# What the task asks
Print every line of text from all of the records below word for word, leaving out the pictures.

Material provided section start

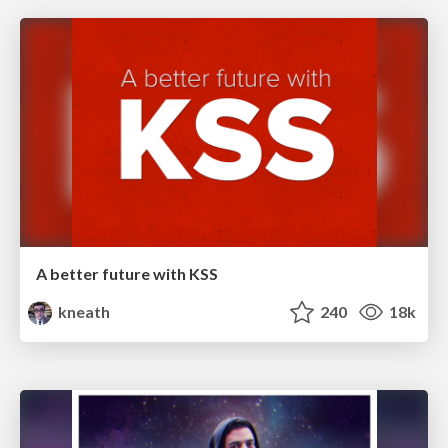
A better future with KSS
kneath
240
18k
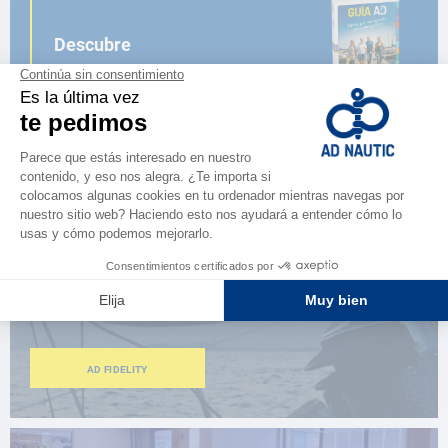
Descubre
la nueva guía AD 2026
NAVEGAR POR EL CATÁLOGO
ESPACIO FIDELIDAD
¿Eres apasionado?
Benefíciate de ventajas exclusivas
AD FIDELITY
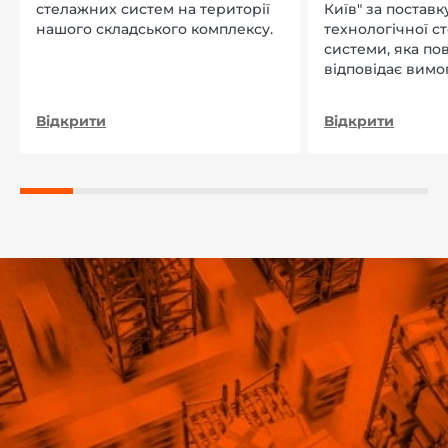
стелажних систем на території
Київ" за поставку
нашого складського комплексу.
технологічної с
системи, яка по
відповідає вимо
нашого підприєм
Відкрити
Відкрити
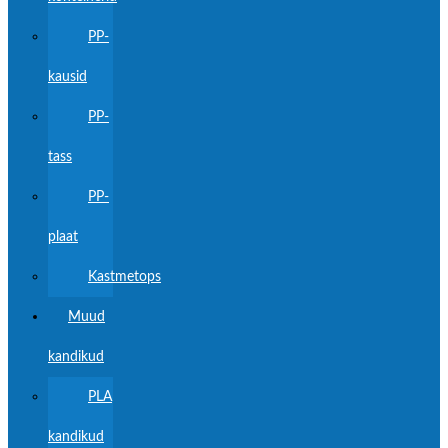
PP-
kausid
PP-
tass
PP-
plaat
Kastmetops
Muud
kandikud
PLA
kandikud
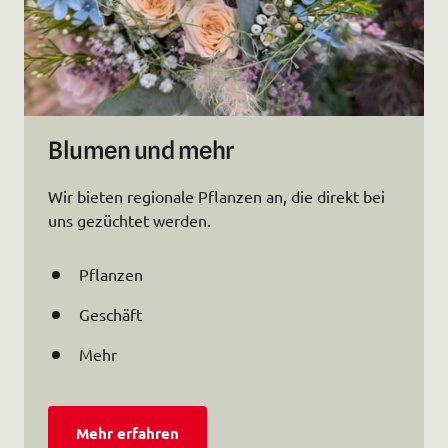
Blumen und mehr
Wir bieten regionale Pflanzen an, die direkt bei 
uns gezüchtet werden.
Pflanzen
Geschäft
Mehr
Mehr erfahren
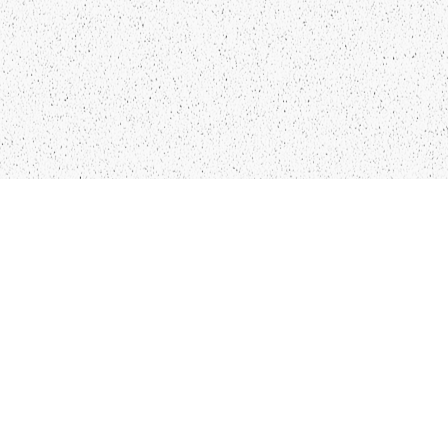
LIEPĀJA,LV-3401, LATVIJA
KONTAKTI
INFO@PAPUCIS.LV
28 555 801
SEKO MUMS
FACEBOOK
INSTAGRAM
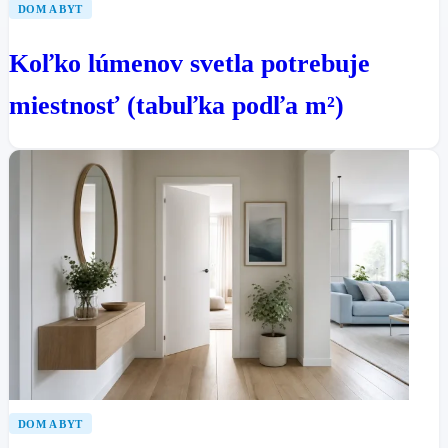
DOM A BYT
Koľko lúmenov svetla potrebuje
miestnosť (tabuľka podľa m²)
DOM A BYT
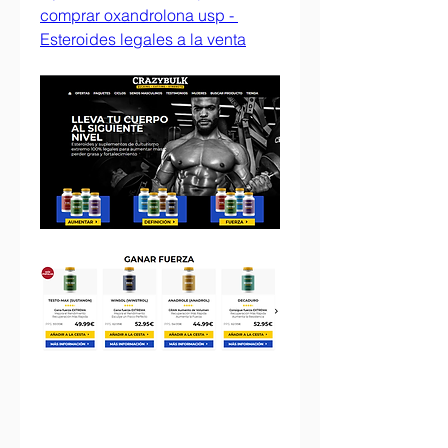
comprar oxandrolona usp - 
Esteroides legales a la venta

Material provided section end

# Problem solution
A better future with KSS
kneath
240
18k
Descubre
la nueva guía AD 2026
NAVEGAR POR EL CATÁLOGO
ESPACIO FIDELIDAD
¿Eres apasionado?
Benefíciate de ventajas exclusivas
AD FIDELITY
стелажних систем на території
Київ" за поставку
нашого складського комплексу.
технологічної с
системи, яка по
відповідає вимо
нашого підприєм
Відкрити
Відкрити
PP-
kausid
PP-
tass
PP-
plaat
Kastmetops
Muud
kandikud
PLA
kandikud
Blumen und mehr
Wir bieten regionale Pflanzen an, die direkt bei 
uns gezüchtet werden.
Pflanzen
Geschäft
Mehr
Mehr erfahren
LIEPĀJA,LV-3401, LATVIJA
KONTAKTI
INFO@PAPUCIS.LV
28 555 801
SEKO MUMS
FACEBOOK
INSTAGRAM
DOM A BYT
Koľko lúmenov svetla potrebuje
miestnosť (tabuľka podľa m²)
DOM A BYT
comprar oxandrolona usp - 
Esteroides legales a la venta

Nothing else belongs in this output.